[Extracted text start]

Belgian Army soldiers patrol at Zaventem Airport in Brussels on Wednesday.

WASHINGTON » In the wake of the terrorist attacks on the airport and subway system in Brussels, a group of lawmakers in Congress is pushing to increase funding to provide better security on the United States’ mass transit systems.

On Wednesday, 66 House Democrats urged the Homeland Security appropriations subcommittee to set aside $105 million to help local transit systems improve security. That’s $20 million more than President Barack Obama requested in his 2017 budget proposal and a drop in the bucket compared to the billions the country spends annually on aviation security.

An explosion in the Maelbeek Station on the Brussels Metro killed 20 people Tuesday. One of the suspected bombers, Khalid El Bakraoui, was killed in the suicide attack, which happened near the headquarters of the European Commission.

TRANSIT SECURITY FUNDING
Federal Emergency Management Agency grant programs, and 2016 funding levels:

Transit Security Grant Program $87 million
Intercity Passenger Rail Program $10 million
Intercity Bus Security Grant Program $3 million

Source: FEMA

Another 11 people were killed in twin blasts at the city’s Zaventem International Airport, which remains closed through Sunday.

Members of Congress from California and Washington state to North Carolina to Florida are expressing worry that U.S. transit systems, including the busy subways in New York City and Washington, D.C., are vulnerable to a similar attack.

“This week’s horrific terrorist attacks in Brussels — one of which targeted a busy subway station — underscore the pressing need to keep America’s bus, rail and ferry systems safe,” said Rep. Eric Swalwell, a Democrat from California’s East Bay area who was the lead author of the letter and is a member of the House Permanent Select Committee on Intelligence.

[Extracted text end]
[Data rows start]

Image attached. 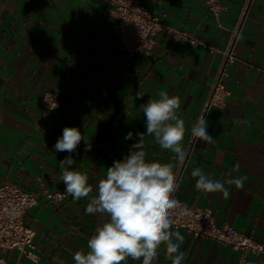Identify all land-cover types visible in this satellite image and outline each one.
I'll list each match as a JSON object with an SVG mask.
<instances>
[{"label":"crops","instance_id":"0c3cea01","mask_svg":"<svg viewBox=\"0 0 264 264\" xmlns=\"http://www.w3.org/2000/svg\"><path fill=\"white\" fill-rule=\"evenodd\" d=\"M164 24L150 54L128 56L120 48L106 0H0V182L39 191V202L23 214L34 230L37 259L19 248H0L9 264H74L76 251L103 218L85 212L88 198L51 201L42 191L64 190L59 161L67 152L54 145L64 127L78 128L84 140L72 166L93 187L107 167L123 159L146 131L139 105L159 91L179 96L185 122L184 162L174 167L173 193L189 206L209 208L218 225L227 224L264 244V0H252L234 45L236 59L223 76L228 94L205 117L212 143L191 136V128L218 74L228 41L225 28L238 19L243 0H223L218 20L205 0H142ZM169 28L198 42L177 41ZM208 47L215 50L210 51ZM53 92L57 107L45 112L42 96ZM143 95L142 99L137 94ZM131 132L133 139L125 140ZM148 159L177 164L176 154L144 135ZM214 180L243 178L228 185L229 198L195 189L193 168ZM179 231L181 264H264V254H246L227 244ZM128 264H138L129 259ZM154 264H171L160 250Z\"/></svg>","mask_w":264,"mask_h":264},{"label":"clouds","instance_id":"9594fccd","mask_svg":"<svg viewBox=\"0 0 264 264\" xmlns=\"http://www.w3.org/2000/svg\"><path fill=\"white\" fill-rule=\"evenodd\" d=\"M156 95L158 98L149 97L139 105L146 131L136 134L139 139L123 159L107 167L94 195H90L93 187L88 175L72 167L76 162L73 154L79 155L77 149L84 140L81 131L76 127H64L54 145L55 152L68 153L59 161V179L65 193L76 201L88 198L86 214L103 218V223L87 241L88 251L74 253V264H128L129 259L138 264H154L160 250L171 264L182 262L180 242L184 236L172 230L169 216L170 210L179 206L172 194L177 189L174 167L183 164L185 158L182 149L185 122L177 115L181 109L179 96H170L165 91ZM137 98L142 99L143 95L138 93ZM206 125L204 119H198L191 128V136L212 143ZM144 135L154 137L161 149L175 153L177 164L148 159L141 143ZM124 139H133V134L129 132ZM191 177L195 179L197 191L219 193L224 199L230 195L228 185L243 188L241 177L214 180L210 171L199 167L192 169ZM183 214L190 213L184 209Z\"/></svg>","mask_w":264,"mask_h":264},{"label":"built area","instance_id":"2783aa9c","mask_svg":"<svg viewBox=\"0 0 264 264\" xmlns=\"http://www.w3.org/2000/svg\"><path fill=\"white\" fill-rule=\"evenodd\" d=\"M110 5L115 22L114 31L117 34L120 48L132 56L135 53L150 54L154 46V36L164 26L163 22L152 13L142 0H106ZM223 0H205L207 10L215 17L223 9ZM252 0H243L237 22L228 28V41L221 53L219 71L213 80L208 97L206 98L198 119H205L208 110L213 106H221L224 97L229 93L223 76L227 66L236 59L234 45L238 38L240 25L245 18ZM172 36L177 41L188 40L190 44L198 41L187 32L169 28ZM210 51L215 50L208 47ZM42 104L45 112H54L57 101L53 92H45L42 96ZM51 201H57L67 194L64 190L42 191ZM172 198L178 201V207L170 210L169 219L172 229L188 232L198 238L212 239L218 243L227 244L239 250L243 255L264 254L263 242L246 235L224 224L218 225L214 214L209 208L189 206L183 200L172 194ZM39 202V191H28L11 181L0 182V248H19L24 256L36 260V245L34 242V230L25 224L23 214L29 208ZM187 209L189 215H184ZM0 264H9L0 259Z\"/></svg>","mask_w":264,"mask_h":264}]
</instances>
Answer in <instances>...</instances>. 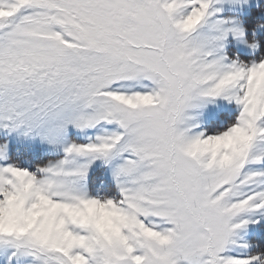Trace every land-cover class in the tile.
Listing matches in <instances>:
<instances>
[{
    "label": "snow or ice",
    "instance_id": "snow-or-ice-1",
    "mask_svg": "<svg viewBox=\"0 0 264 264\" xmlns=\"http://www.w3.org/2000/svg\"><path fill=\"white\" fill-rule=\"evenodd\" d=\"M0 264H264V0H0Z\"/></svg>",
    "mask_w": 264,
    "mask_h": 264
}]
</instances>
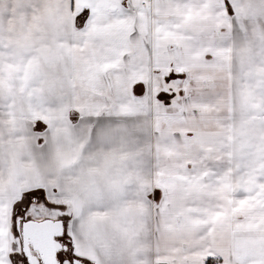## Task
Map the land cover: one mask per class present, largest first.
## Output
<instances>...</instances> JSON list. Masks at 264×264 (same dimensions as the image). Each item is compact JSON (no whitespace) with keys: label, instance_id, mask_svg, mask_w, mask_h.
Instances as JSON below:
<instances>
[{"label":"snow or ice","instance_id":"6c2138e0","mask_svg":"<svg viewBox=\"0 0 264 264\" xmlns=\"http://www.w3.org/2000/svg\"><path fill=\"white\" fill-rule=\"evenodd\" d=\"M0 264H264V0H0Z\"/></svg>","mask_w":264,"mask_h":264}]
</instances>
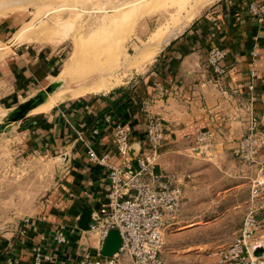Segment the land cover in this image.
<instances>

[Data rows end]

* [What this task involves]:
Answer these questions from the transit security article:
1. How many House Democrats urged the Homeland Security appropriations subcommittee, and what amount did they ask it to set aside?
2. How many people did the explosion in the Maelbeek Station kill?
3. What 2016 funding level is listed for the Intercity Bus Security Grant Program?

* [Completed exercise]:
1. 66 House Democrats; $105 million.
2. 20 people.
3. $3 million.